## Written task
Search the records for "computer". Copy every line where it appears.

## Saved data entries
[Start of section]

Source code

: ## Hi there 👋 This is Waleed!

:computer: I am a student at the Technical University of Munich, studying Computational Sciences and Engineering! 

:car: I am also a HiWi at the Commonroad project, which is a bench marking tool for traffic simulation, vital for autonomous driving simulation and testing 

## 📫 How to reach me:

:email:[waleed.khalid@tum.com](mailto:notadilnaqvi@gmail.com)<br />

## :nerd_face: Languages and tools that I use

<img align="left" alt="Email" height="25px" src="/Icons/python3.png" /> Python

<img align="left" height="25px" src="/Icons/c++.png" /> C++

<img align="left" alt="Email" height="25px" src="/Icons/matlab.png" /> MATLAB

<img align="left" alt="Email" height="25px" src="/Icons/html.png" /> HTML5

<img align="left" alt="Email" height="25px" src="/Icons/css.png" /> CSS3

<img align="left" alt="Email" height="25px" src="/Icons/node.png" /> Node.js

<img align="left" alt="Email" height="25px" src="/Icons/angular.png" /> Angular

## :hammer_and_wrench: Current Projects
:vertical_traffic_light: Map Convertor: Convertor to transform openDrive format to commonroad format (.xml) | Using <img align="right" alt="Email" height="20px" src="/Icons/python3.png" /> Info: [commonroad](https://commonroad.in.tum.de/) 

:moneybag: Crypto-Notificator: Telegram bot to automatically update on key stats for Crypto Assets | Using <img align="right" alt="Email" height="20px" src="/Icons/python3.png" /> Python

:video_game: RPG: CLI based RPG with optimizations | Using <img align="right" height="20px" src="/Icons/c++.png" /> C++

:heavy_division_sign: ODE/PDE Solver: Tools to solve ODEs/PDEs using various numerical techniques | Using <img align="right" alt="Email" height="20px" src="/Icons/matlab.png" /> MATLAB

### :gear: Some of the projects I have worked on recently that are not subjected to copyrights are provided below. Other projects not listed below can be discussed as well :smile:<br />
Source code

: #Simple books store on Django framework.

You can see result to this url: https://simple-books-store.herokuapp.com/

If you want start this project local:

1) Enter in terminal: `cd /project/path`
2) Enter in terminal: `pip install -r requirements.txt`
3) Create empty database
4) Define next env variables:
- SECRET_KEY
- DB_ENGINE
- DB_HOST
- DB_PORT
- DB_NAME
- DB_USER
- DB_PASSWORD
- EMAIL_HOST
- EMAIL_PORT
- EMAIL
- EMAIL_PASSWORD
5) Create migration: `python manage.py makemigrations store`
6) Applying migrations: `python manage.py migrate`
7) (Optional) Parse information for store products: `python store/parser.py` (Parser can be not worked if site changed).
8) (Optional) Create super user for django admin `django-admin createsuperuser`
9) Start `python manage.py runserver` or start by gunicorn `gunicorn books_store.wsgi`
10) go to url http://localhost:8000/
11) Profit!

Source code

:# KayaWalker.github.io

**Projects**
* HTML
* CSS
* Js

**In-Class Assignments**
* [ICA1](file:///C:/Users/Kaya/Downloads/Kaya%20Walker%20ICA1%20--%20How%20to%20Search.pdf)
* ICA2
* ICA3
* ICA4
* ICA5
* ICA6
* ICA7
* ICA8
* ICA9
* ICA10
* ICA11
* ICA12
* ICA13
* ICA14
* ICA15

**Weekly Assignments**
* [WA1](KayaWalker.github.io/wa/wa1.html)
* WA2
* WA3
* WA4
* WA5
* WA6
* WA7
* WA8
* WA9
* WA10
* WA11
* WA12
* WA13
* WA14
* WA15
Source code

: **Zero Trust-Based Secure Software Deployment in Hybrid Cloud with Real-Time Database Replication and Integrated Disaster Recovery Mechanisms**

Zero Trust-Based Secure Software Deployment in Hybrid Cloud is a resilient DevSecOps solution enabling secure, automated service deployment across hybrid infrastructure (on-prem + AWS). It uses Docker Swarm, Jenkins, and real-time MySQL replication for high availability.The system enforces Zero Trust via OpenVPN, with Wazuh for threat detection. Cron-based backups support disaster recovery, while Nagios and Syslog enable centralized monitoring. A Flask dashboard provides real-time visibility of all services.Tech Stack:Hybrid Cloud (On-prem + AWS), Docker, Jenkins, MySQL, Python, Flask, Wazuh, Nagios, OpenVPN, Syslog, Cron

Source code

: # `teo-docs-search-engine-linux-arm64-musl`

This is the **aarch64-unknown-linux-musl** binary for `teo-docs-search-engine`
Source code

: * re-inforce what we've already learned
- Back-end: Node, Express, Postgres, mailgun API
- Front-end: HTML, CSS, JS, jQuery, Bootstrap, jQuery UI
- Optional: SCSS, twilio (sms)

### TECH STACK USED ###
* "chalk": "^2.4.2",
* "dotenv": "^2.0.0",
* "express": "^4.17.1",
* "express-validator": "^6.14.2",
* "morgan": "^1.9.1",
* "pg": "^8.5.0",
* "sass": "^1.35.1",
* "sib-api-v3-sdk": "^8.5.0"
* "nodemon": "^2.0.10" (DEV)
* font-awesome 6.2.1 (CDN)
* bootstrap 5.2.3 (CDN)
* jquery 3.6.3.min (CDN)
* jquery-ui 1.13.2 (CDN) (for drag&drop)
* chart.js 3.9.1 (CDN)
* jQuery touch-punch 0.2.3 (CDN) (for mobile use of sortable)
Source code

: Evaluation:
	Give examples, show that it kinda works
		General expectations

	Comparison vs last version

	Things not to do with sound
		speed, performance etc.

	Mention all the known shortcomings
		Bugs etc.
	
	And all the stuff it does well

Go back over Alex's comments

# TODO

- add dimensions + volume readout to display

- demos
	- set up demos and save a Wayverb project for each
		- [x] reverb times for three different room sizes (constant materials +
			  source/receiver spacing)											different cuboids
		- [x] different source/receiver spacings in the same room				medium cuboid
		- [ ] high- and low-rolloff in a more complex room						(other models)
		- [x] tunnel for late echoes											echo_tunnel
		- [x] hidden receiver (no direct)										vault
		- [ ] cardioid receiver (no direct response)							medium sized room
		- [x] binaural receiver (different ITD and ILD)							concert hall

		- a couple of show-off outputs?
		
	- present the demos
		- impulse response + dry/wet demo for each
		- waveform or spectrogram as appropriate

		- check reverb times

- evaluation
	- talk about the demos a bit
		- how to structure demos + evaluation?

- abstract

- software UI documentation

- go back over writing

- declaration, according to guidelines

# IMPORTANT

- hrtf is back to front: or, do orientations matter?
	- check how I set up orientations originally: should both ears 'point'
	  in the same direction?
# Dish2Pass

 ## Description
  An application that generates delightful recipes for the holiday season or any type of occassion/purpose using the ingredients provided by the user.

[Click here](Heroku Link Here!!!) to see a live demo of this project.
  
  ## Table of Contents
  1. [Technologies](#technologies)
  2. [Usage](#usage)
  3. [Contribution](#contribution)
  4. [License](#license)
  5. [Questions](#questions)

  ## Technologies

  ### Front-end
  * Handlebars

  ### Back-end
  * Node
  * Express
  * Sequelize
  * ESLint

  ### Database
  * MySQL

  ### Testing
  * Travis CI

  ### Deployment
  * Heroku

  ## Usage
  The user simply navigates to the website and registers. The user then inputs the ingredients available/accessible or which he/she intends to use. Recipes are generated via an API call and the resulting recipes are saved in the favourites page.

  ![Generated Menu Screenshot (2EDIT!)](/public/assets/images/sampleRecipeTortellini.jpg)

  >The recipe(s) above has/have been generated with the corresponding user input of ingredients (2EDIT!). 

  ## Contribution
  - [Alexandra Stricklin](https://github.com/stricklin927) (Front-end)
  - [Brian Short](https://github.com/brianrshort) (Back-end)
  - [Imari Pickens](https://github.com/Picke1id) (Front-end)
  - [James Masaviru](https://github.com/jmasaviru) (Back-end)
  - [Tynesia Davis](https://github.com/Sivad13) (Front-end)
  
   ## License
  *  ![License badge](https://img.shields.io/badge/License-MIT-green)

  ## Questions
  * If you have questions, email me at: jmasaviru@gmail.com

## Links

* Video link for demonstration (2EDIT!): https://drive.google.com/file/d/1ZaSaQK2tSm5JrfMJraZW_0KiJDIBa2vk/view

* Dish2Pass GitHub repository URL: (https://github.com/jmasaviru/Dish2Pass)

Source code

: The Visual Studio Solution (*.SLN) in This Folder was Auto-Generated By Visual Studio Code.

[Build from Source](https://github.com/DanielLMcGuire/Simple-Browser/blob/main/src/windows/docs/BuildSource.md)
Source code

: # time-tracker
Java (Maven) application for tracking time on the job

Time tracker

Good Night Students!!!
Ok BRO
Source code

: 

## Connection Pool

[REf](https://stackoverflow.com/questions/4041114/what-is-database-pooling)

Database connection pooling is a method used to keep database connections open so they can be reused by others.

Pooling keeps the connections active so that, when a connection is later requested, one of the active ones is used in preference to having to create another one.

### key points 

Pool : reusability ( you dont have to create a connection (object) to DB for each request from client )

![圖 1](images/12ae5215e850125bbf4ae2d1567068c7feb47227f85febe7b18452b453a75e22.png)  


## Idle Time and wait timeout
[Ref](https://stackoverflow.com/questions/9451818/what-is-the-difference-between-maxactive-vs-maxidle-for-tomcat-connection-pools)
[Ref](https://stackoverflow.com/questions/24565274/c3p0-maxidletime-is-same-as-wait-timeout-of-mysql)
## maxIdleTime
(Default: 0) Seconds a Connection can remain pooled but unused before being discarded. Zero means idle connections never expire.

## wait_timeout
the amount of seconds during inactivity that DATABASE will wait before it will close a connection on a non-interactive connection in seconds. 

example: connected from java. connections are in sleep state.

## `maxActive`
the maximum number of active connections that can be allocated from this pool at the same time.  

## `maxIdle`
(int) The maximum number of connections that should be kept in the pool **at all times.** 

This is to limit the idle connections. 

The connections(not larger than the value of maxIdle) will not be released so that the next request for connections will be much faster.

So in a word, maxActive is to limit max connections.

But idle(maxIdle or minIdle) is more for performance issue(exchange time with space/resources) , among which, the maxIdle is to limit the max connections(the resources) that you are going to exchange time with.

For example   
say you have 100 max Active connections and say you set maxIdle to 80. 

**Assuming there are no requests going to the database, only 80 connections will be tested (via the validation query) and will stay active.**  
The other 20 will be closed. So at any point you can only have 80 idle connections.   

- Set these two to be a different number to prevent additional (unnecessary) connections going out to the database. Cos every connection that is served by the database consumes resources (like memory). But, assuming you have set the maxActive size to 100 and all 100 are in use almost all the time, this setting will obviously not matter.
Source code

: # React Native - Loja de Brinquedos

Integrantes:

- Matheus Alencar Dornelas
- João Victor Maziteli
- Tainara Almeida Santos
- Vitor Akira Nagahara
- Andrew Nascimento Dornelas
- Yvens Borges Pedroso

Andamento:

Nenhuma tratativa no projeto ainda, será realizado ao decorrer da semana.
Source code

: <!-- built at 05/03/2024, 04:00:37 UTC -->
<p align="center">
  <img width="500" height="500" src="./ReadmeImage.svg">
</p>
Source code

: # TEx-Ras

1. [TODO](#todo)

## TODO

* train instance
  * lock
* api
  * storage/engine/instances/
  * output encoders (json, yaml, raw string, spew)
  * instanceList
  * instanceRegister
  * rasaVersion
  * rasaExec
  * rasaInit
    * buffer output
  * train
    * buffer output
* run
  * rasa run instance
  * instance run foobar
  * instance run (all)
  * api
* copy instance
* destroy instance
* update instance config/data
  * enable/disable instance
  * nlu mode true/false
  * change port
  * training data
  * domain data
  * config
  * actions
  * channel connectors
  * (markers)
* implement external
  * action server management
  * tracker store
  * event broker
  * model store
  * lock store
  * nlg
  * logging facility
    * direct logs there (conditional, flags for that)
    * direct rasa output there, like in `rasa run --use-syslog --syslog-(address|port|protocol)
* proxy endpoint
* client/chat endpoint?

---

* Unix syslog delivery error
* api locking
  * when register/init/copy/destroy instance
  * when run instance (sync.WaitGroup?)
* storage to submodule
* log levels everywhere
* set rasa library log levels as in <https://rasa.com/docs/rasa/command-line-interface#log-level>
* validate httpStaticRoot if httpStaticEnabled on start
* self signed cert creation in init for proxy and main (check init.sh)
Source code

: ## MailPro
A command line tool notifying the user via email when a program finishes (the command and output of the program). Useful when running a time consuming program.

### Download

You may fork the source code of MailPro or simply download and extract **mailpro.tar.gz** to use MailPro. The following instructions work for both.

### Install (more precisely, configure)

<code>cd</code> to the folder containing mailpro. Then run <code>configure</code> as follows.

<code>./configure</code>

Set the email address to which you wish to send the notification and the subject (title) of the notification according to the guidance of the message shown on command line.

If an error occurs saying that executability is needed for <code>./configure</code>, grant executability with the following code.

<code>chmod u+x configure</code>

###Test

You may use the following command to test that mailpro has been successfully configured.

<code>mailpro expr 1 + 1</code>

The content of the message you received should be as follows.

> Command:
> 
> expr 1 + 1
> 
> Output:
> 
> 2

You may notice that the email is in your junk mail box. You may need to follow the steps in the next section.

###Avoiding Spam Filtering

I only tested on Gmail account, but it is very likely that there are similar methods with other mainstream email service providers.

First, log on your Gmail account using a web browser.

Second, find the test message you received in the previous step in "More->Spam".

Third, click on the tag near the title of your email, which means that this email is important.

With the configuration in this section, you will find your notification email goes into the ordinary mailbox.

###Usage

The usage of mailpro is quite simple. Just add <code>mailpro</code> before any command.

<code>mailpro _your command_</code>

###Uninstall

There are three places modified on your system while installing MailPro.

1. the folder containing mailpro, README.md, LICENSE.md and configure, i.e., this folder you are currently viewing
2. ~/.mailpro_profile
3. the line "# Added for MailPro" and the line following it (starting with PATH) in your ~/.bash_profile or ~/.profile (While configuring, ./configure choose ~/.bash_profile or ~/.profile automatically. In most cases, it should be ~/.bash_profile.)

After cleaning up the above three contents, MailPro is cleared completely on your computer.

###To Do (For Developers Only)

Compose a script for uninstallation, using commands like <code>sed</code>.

[End of section]

## Written response
:computer: I am a student at the Technical University of Munich, studying Computational Sciences and Engineering! 
After cleaning up the above three contents, MailPro is cleared completely on your computer.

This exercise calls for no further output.